The Essence of a Garden
Are you a "lawn mower man" or a "garden steward"? 

May 14, 2010
John Stuart Leslie
 

A garden serves a purpose for most gardeners who care to spend time in them whether it be for growing plants, admiring the flowers, building structures or just maintaining its appearance. But can you lose sight of what's really important, the real essence of the garden?

What kind of gardener are you? Does your garden reflect your attitudes in life? Take a look at what you call your garden or landscaping and see how much of it you intentionally created in order for it to look that way. What things did you do to create certain feelings that you knew you would get while experiencing the garden?

mona lisa lawn

Do you have a garden because it came with the property and you are simply maintaining its appearance so it doesn't become unsightly? Do you appreciate its natural beauty, its plants and layout? Do you spend time in the garden just sitting and contemplating the sights and smells?

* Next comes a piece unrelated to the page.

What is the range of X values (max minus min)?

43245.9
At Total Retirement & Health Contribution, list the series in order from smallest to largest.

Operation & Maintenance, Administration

Many people claim they want to get back to nature and enjoy more of the natural landscape as a wondrous miracle of sheer beauty we all call the "environment". Our gardens can be that Nature, that miraculous scene filled with wonder and awe. Nature itself is the essence of most gardens. It is what draws us outside to commune with that force, that creation that is far superior to us as humans living within its order.

With supreme power and control over the environment in which we live, Nature does what it wants and we are at its mercy. One day we may experience thunderous storms and winds and the next day absolute tranquility and singing birds.

A garden's appearance reveals your attitude towards nature and a reflection of your personality as well. People that like formal, well maintained manicured gardens fall into the category that (in my opinion) that man has dominion over nature. That nature is there for man to conquer, to use for His purposes. The expansive lawn is a reflection of this type of garden ideology. Now if your property was denuded of all natural vegetation when the house was built, you certainly have all options available to do what you want with the landscape.

People that prefer more informal type gardens with an abundance of plants typically value Nature as a source of beauty and have a greater sense of reverence for Nature. They see the connection they can get to Nature through a single plant, a single flower or leaf. They enjoy digging in the soil, nurturing their plants, observing the growth of their little contribution to the greater wholeness of Nature.

All humans have a natural reverence for nature, its just that some people view Nature as something that is not sacred, as though there is a right to manipulate it and harvest its resources. Such people see mountain tops as something to climb and stand on top of as though claiming they are higher, and thus closer to God than the mountain itself, although for a brief moment. Or it could be that they are challenging themselves, in reverence to Nature. They may feel upon their achievement, grateful and feel a soulful connection  because it requires an intimate knowledge and understanding of Nature to be able to ascend the mountain without injury or failure - as though Nature gave them permission, and thus they feel privileged.

This reverence for Nature along with a recognition of its sacredness and sensitivity to being destroyed is a reflection of how we see ourselves a part of Nature. We try to offset our destructive tendencies by setting aside wilderness, open space, sanctuaries and forests, but we tend to neglect the environments we live closest to.

We tend to only value what is literally in our "backyards". So as we recreate our little slice of heaven in our backyards, we can recapture our inherent connection with nature by treating it with respect, by nurturing its growth and development of that which we plant.

If you see your garden as an "outdoor living space", maybe its time to get more value out of it and start to look at it as your own piece of Nature and something you are here to take care of as the Garden Steward. Perhaps you will not have to go so far to get back to Nature, because your attitude will take you there immediately.